| What to work on |
Collect from the data below each line with "dialogue".

| Extracted material |
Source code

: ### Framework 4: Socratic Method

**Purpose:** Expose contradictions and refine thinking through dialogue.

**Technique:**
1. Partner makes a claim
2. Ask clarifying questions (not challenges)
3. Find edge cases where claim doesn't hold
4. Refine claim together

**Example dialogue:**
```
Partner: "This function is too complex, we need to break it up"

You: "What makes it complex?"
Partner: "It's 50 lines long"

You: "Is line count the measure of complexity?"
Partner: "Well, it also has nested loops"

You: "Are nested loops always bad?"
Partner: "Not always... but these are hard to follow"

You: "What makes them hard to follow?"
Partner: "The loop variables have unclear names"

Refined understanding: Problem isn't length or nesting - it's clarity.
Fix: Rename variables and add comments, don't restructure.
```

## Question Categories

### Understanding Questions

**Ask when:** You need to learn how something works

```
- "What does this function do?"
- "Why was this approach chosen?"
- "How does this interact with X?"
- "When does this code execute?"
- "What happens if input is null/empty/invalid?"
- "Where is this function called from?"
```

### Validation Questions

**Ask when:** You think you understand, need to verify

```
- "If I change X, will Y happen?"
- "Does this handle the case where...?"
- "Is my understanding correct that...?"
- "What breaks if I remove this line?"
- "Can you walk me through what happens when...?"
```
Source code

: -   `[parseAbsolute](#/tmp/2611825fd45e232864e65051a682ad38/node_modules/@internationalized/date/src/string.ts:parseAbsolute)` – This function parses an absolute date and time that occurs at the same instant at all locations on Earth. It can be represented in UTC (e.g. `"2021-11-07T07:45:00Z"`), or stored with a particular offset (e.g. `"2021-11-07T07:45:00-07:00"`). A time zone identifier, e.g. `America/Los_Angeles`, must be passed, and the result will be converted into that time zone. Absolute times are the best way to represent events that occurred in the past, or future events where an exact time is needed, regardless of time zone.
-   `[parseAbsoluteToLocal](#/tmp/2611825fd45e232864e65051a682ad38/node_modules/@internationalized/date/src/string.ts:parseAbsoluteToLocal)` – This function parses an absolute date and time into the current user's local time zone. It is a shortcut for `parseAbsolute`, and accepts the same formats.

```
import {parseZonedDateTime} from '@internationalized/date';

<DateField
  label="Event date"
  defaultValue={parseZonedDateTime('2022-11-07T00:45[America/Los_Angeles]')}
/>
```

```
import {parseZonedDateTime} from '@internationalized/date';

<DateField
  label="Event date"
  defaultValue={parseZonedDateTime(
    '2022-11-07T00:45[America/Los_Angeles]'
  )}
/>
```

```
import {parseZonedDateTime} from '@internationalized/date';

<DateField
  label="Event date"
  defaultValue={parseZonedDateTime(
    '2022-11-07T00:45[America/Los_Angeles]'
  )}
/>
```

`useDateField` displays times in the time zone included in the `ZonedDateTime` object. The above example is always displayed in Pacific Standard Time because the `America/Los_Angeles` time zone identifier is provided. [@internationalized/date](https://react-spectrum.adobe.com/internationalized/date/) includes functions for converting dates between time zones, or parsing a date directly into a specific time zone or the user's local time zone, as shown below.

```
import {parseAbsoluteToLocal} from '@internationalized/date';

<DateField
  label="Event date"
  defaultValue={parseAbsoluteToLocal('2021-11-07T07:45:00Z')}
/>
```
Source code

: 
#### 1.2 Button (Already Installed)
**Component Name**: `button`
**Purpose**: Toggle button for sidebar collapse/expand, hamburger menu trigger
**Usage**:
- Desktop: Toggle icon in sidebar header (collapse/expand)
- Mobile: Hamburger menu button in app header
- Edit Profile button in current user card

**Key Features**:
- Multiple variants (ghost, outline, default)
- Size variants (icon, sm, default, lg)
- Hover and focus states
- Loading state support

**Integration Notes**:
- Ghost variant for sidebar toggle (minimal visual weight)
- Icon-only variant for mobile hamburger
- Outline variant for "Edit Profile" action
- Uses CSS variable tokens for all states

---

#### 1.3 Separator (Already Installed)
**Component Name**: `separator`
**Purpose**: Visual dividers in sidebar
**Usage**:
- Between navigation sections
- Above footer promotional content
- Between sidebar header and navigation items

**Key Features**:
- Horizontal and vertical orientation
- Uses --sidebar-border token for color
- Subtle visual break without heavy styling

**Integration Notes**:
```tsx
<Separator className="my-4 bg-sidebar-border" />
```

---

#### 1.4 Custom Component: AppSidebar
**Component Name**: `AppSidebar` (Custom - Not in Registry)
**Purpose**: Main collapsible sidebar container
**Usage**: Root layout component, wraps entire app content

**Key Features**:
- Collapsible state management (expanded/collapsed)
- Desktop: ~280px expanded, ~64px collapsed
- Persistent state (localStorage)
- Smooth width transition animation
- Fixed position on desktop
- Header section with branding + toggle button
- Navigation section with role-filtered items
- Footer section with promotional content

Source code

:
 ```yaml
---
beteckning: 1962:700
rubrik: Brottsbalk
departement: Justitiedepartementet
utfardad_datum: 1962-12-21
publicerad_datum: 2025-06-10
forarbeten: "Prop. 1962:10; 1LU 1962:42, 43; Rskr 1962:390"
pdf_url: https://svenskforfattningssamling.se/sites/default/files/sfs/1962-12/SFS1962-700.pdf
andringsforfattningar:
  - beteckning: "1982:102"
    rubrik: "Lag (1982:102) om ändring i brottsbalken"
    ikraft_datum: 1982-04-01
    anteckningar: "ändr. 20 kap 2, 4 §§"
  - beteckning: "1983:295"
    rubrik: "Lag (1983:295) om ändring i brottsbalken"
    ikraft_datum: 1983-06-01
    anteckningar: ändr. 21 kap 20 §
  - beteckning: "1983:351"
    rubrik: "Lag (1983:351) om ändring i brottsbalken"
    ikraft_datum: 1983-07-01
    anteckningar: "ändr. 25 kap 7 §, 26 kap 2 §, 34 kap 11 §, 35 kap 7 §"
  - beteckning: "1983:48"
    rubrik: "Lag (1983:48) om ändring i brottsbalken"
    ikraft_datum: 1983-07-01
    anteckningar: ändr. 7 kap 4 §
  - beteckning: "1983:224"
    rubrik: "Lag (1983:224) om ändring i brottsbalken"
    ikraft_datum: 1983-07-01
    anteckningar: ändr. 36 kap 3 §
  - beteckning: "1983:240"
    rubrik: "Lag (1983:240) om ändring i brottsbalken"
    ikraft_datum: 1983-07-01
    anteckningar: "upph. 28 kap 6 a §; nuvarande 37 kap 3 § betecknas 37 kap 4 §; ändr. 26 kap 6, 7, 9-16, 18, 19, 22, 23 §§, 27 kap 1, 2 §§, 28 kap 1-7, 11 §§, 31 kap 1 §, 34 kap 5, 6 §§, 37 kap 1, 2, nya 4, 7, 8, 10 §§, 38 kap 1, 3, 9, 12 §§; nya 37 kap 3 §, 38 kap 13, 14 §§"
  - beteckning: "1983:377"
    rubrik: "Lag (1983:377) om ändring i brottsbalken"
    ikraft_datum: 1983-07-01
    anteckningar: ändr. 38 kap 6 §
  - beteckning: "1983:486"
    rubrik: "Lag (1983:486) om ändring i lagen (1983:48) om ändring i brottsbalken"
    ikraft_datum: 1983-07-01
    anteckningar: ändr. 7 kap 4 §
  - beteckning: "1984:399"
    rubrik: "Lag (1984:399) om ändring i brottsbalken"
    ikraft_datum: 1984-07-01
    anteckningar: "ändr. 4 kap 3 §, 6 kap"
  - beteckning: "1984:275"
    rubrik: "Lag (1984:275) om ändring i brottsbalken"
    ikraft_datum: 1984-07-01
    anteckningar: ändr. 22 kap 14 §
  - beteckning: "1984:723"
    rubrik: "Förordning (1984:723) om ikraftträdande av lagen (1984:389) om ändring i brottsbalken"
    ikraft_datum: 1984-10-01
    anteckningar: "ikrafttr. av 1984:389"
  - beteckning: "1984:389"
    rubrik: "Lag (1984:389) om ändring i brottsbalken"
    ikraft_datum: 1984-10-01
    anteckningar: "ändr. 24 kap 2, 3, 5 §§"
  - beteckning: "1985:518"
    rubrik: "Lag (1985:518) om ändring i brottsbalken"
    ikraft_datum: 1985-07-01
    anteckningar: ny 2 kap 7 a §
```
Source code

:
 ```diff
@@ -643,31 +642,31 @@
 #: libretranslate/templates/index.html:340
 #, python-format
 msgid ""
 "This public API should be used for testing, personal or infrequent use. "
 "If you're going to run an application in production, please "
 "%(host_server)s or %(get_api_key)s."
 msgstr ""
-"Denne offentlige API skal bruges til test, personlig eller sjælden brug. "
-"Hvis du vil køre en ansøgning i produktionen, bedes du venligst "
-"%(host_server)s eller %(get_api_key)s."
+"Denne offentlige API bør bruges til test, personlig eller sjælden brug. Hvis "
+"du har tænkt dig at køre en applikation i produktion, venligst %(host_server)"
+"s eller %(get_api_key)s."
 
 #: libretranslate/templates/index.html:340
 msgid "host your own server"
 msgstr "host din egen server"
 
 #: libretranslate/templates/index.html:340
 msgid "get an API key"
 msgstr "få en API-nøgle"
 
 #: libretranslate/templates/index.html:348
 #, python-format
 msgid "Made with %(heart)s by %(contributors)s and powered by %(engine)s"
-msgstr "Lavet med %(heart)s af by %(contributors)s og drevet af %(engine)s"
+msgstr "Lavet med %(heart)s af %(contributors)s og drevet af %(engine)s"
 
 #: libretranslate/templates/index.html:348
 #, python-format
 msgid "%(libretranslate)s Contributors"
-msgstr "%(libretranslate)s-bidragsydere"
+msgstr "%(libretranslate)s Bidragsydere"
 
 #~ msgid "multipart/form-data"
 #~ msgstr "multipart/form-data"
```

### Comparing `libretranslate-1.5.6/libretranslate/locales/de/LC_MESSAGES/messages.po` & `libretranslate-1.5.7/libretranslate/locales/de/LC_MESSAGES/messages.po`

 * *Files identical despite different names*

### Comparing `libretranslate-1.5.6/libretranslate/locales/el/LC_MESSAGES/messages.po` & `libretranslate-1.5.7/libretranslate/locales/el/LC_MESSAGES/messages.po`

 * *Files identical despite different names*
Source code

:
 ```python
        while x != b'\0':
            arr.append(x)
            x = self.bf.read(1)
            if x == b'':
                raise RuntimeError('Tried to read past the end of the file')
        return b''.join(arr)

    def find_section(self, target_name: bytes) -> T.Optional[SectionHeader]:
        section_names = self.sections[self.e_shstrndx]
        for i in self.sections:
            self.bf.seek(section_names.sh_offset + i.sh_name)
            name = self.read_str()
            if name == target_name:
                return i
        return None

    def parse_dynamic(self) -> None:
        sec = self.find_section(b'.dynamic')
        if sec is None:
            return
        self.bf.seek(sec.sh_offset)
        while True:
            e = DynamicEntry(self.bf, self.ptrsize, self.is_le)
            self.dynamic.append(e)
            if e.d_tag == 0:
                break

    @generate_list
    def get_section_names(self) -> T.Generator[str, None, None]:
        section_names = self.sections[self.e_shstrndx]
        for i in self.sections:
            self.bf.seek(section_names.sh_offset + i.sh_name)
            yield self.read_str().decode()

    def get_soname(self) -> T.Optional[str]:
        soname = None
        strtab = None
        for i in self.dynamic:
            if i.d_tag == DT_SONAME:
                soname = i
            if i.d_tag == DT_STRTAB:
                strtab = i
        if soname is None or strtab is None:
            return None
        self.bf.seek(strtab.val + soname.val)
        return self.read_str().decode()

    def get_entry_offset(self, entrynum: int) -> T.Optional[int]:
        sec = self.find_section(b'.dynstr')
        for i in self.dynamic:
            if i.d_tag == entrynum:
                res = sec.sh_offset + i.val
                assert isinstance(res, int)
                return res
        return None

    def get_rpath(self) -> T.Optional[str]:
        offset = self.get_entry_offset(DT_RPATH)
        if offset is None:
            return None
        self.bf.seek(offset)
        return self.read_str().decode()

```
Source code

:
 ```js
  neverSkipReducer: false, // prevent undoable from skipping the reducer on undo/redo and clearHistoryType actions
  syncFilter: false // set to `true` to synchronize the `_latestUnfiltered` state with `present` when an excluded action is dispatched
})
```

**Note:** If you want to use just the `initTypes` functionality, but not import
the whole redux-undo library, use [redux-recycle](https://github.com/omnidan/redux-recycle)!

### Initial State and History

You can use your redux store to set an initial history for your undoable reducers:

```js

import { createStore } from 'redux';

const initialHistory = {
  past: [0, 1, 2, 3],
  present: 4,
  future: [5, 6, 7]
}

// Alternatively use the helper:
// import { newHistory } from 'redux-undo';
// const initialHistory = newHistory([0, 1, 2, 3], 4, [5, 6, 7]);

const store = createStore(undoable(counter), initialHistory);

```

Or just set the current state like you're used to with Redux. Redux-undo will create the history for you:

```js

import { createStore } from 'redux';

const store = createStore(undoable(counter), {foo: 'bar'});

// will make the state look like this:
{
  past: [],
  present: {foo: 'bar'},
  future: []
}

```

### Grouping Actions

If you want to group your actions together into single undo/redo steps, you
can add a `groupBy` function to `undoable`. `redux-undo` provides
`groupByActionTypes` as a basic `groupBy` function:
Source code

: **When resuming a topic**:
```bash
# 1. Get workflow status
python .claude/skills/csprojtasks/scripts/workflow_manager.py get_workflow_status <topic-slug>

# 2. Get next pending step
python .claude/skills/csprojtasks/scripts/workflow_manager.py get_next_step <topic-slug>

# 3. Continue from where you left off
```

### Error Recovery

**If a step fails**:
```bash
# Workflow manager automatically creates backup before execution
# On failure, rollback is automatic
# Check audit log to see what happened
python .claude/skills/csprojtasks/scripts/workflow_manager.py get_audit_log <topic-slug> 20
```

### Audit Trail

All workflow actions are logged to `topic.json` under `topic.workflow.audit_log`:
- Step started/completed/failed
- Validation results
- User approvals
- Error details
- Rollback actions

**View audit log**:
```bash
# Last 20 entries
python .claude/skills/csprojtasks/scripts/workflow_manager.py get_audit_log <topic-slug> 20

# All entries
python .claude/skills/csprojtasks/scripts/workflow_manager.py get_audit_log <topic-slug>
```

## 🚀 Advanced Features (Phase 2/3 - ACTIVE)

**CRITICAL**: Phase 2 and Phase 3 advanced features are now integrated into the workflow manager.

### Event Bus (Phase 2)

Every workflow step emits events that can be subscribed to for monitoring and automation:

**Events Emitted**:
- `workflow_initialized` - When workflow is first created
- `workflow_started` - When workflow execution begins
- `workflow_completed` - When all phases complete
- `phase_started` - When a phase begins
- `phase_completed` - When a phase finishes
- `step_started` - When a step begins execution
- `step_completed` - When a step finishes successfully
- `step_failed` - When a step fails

| Result of the exercise |
**Purpose:** Expose contradictions and refine thinking through dialogue.
**Example dialogue:**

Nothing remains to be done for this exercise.